I have always set my mission to bring my inspiration and experience in Hawaii back to Taiwan. My instructor and dissertation committee members also encouraged me to do my research in my community and work with the community members. I expect to become one of the pioneers devoted to developing Indigenous health in my homeland. I began my doctorate fieldwork in Taiwan this August. In this respect, I can finally fulfil my goal of creating a dialogue between my overseas learning and the status quo of my community, expanding the imagination for future practice on Indigenous health. 

The Dilemma of Being a Scholarship Recipient

My return to Taiwan, however, has made me fall into a dilemma because of the scholarship I received. By conducting fieldwork in Taiwan, I will violate a 90-day limitation of leaving the designated country of study listed in the scholarship regulations. As a result, my stipend will be cut by eighty per cent, even though my leave is indispensable to completing my diploma. This turmoil happens to every student receiving the same scholarship who does fieldwork outside the designated studying country. Back to my example, my research is to conceptualize the health perspective of Paiwan elders regarding well-being, healthy ageing, and service preference from the context of Paiwan Indigenous communities. My research has to be carried out in said communities to collect data and complete my thesis. This phase of my PhD study is the final and most critical step for me to obtain the degree and familiarize myself with working with the community. Yet, the Ministry of Education seems helpless at a time when I need the support the most by reducing the promised financial assistance.

This specific and outdated regulation has punished prospective young scholars who choose to return to contribute their efforts on issues crucial to Taiwan’s development. This is ironic, given that the purpose of establishing this scholarship is to encourage students to bring their experiences back to Taiwan. Furthermore, students may be discouraged from conducting Taiwan-related research if their funding is cut during fieldwork. 
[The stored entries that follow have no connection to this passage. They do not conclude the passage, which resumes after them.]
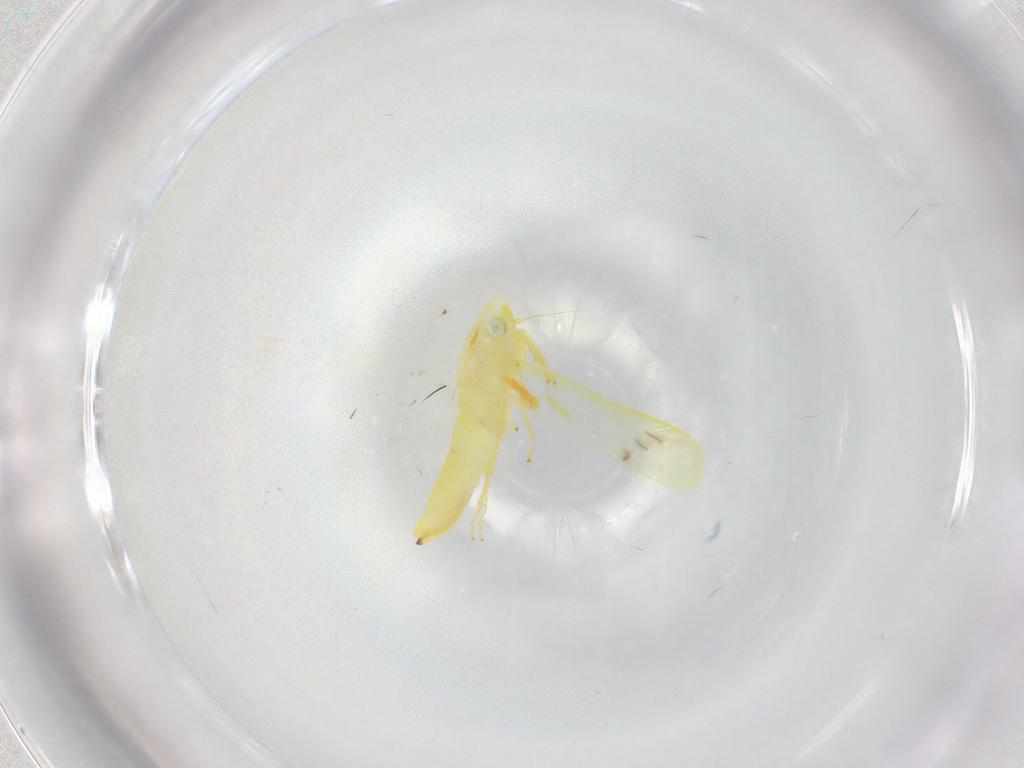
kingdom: Animalia
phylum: Arthropoda
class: Insecta
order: Hemiptera
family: Cicadellidae
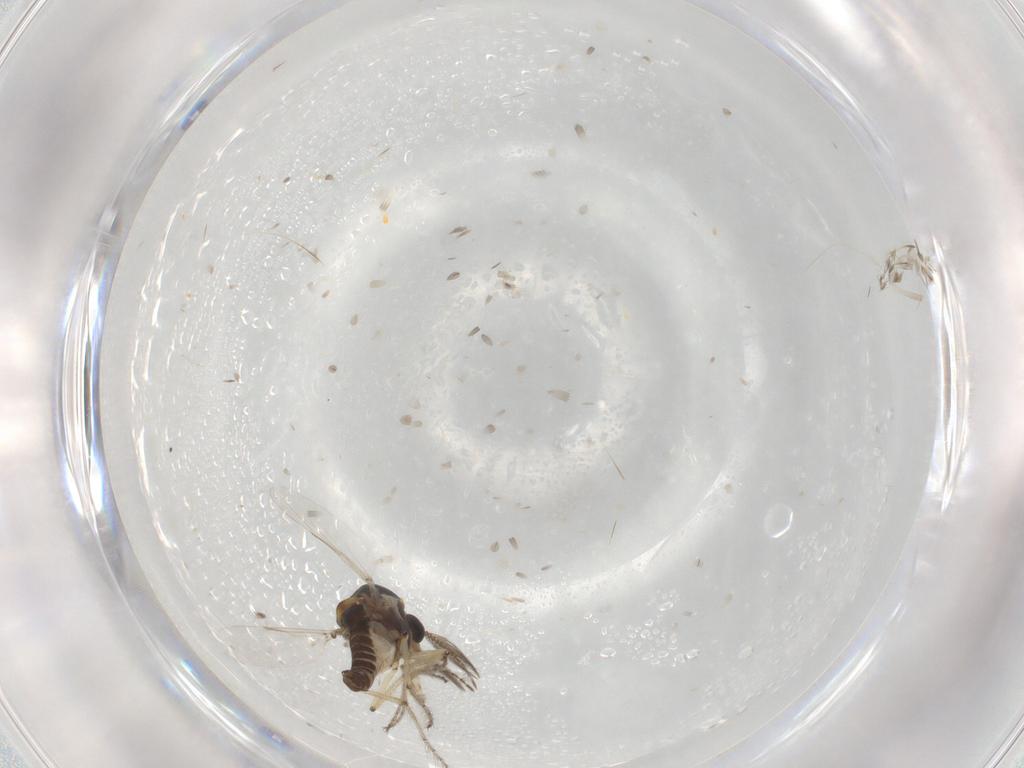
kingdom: Animalia
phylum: Arthropoda
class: Insecta
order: Diptera
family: Ceratopogonidae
Students in the social and applied science fields are more prone to fall victim to this rule than in formal or natural science fields because their work typically requires in-person investigations. At the same time, students who choose to study in Taiwan are more likely to return home and contribute to the progression of Taiwan. This condition reflects the ideology that our education policy still values science over humanities studies by providing unequal support to students. I wish for the Ministry of Education to adjust this outdated regulation and give the funding fairly to all fields of study.

My journey through my doctoral study at the University of Hawai’i has been a wonderful one, which presented me with different insights into Indigenous health. Yet, my progress will be crippled during the essential period of conducting fieldwork without sufficient support. Therefore, to complete my study and contribute more to my people’s health, I call for more support from the authorities to review the policies regarding government scholarships.

Kalesekes Kaciljaan (Yu-Chi Huang) is a PhD candidate at the Office of Public Health Studies, Thompson School of Social Work & Public Health, the University of Hawaiʻi at Mānoa. She is from the Sapulju community of the Indigenous Paiwan People of Taiwan.

This article was published as part of a special issue on “Taiwanese scholarship of government sponsorship for overseas study.”